=== Your task ===
From the research log below, list every step that the November 17, 2008 post gives as necessary for getting latent dirichlet allocation working.

Abe's Thesis

Monday, November 17, 2008

Monday, 17 November 2008

I got the HMM w/ DAL features working. Actually it uses GMM's (Single state hmms) with a bigram language model. It gets about 30% accuracy with 9 emotional categories. I need to try

using different categories,
using more mixtures, and
also seeing if I can use higher order n-grams.

I switched to testing out latent dirichlet allocation for now. To get that working, I need to

normalize the text,
convert the text vocabulary items to integers
encode the text in each document (here, utterances) as the counts of each vocabulary item (represented as integers).
figure out the lda software

last week I improved slightly improved my productivity except one day I didn't do any research due to Ema experiments. I'm averaging ~6.5 hours of research time, if I don't include the day that I didn't work. Including that day puts me to only about 5 hrs per day on average.

Now that I 'm using my bike instead of my car, I'm going to have to adapt a little.

Wednesday, November 5, 2008

Wednesday, 5 November 2008

Thank you God for president-elect Barack Obama! Thank you humanity for voting for him!

Today I made some progress on the dictionary of affect hmm. I finally got the feature vector written in the htk binary format (I had to change the reverse statement a little, so that it reverses only the words/bytes and not the whole vector):

$out .= reverse pack "f", $_ for map {@{$_}} @{$self->{currentDocument}->{observationSequence}};

I almost got the corpus partitioner working (partition into train and test sets), so that's what I'll work on tomorrow.

Monday, November 3, 2008

Monday, 3 November 2008

My productivity decreased the last week or so. Part of it was Rebeka's visit... not her fault but I didn't work that weekend. The next week she left on tuesday, then there was the election, so I've been reading the news a bit too much.

Last week I've did some reading on graphical models (lda in particular) and I watched this lecture http://videolectures.net/mlss07_ghahramani_grafm/ . I started programming a fuzzy logic tool/library in perl. I made some progress and I got a object oriented framework going, but I kind of let it slip in the past couple of days. I also started looking at hmm's for the emotion text classification (using DAL features). At first I started programming hmm's in perl, but then I decided to go back to htk and use that. The whole thing with continuous density hmms seem to be a lot to implement if it's not necessary. Trying to implement them was interesting b/c I didn't study the details last time I read the htk book.

I wasted some time backing up the tball data on the snap server, but now that I figured out how to use it it will be convenient having it mounted under linux. Also I wasted some time getting my earphones working (usb w/ linux and alsa)

This coming week will be busy. I'm hoping to volunteer at the Obama campaign b/c I'm getting nervous. Besides that I also have a lot on my plate to finish:

hmm study: get htk to estimate the hmm params for the iemocap text w/ dal features
latent dirichlet allocation: find a took kit and apply it to the iemocap text w/ pure text features
program fuzzy logic tool kit in perl. Ideally I can get a type-1 version ready by the end of the week.
program a gui for emotional interaction.

It's a lot to do but I need to get back on track for the dissertation proposal.

=== Records provided ===

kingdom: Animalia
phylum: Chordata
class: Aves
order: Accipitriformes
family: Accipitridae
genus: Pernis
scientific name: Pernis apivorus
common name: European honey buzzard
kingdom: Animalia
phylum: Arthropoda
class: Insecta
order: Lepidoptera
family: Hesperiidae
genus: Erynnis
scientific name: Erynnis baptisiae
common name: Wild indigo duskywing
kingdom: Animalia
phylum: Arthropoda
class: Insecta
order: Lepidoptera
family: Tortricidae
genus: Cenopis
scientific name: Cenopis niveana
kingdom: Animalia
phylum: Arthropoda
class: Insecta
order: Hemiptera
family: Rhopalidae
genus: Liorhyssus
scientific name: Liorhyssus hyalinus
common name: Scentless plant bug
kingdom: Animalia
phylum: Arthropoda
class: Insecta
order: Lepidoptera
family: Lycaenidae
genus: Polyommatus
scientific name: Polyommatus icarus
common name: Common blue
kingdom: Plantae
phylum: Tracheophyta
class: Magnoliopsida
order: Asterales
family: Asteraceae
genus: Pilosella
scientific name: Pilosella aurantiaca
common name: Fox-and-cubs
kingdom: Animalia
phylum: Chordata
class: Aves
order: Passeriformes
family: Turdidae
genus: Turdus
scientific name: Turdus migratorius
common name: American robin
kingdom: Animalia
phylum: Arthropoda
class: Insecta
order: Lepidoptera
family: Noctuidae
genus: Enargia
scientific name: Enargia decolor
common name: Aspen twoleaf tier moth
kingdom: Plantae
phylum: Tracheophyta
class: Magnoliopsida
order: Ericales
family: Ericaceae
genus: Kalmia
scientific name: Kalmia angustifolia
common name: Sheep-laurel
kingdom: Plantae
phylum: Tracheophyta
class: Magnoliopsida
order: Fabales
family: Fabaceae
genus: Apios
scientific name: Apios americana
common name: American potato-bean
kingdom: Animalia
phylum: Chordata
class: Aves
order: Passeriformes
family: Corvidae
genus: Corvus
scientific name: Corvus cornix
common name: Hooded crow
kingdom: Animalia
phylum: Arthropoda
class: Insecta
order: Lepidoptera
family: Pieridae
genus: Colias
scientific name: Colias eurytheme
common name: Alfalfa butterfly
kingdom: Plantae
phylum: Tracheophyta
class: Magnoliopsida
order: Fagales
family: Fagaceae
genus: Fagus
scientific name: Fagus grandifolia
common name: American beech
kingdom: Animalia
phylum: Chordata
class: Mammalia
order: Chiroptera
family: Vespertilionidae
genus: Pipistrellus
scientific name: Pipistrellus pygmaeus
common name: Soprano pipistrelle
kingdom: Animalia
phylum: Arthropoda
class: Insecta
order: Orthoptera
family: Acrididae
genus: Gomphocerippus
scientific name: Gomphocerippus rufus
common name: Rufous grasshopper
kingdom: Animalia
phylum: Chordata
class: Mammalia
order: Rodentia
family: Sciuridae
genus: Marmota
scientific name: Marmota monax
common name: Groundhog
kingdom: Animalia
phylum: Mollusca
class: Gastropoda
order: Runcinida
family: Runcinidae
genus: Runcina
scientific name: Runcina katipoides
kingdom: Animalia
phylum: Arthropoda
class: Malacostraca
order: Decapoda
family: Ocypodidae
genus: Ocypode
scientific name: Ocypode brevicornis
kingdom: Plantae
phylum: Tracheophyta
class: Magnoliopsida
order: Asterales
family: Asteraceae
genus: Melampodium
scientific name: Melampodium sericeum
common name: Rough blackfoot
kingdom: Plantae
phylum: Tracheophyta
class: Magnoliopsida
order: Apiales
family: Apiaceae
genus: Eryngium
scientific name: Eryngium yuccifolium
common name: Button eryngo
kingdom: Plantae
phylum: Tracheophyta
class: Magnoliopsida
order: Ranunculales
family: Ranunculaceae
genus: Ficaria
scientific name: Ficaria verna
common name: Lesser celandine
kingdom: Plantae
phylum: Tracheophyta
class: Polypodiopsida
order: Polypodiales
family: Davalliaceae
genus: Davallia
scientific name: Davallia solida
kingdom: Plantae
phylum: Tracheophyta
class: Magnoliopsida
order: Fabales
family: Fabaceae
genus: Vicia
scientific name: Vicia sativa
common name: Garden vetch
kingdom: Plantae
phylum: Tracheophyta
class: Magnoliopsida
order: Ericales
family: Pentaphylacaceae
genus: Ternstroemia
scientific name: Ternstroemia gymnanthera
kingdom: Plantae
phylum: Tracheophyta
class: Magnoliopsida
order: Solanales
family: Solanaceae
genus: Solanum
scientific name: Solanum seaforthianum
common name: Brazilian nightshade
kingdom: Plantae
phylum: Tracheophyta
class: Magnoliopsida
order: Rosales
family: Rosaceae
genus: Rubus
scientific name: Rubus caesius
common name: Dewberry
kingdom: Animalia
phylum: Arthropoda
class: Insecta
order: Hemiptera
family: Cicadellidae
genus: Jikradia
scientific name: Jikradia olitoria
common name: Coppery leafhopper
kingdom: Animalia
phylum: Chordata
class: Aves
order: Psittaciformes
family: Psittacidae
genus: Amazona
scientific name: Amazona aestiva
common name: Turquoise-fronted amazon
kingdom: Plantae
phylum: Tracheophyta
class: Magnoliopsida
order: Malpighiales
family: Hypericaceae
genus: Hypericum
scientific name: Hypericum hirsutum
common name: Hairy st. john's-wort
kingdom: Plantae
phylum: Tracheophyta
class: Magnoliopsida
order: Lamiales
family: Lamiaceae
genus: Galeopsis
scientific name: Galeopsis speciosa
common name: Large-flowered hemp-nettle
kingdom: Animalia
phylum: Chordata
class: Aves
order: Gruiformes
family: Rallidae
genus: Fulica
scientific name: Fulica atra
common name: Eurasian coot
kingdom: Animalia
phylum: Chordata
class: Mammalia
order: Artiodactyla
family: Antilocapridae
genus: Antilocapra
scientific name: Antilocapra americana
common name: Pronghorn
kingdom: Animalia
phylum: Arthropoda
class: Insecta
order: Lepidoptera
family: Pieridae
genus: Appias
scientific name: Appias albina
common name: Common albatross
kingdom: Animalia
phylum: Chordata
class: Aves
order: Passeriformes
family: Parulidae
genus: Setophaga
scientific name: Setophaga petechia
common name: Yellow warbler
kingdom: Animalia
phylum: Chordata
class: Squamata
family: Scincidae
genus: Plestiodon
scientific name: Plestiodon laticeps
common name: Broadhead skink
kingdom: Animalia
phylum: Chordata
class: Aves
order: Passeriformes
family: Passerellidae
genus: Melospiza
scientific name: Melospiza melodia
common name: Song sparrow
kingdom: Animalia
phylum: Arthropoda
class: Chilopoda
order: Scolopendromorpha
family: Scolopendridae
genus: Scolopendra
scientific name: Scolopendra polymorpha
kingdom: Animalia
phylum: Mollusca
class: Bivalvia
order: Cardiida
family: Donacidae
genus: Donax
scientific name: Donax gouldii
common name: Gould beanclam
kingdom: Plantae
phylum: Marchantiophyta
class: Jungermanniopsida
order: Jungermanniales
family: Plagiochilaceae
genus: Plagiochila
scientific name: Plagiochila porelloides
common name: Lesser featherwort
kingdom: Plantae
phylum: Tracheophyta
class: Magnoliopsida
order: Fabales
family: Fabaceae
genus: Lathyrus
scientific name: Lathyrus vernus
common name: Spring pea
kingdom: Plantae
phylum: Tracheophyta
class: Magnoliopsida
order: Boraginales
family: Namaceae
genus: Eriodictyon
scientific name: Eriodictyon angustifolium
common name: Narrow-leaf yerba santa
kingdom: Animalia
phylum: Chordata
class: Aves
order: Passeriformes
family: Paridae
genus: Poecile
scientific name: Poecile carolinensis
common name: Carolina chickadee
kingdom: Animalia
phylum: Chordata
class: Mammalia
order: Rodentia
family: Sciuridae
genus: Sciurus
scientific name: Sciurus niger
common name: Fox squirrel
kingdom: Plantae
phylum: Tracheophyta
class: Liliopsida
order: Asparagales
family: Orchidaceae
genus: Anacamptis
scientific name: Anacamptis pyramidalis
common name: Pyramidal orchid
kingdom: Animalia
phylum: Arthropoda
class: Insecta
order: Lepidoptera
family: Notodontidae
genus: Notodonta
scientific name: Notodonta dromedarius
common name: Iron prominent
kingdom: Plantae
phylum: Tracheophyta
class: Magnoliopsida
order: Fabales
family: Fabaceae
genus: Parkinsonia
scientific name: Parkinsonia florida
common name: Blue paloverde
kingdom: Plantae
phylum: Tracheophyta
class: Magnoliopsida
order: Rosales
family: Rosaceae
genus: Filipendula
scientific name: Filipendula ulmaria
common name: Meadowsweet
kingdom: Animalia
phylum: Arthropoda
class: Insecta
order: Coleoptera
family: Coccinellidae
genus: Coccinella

=== Correct response ===
- Normalize the text.
- Convert the text vocabulary items to integers.
- Encode the text in each document (here, utterances) as the counts of each vocabulary item, represented as integers.
- Figure out the LDA software.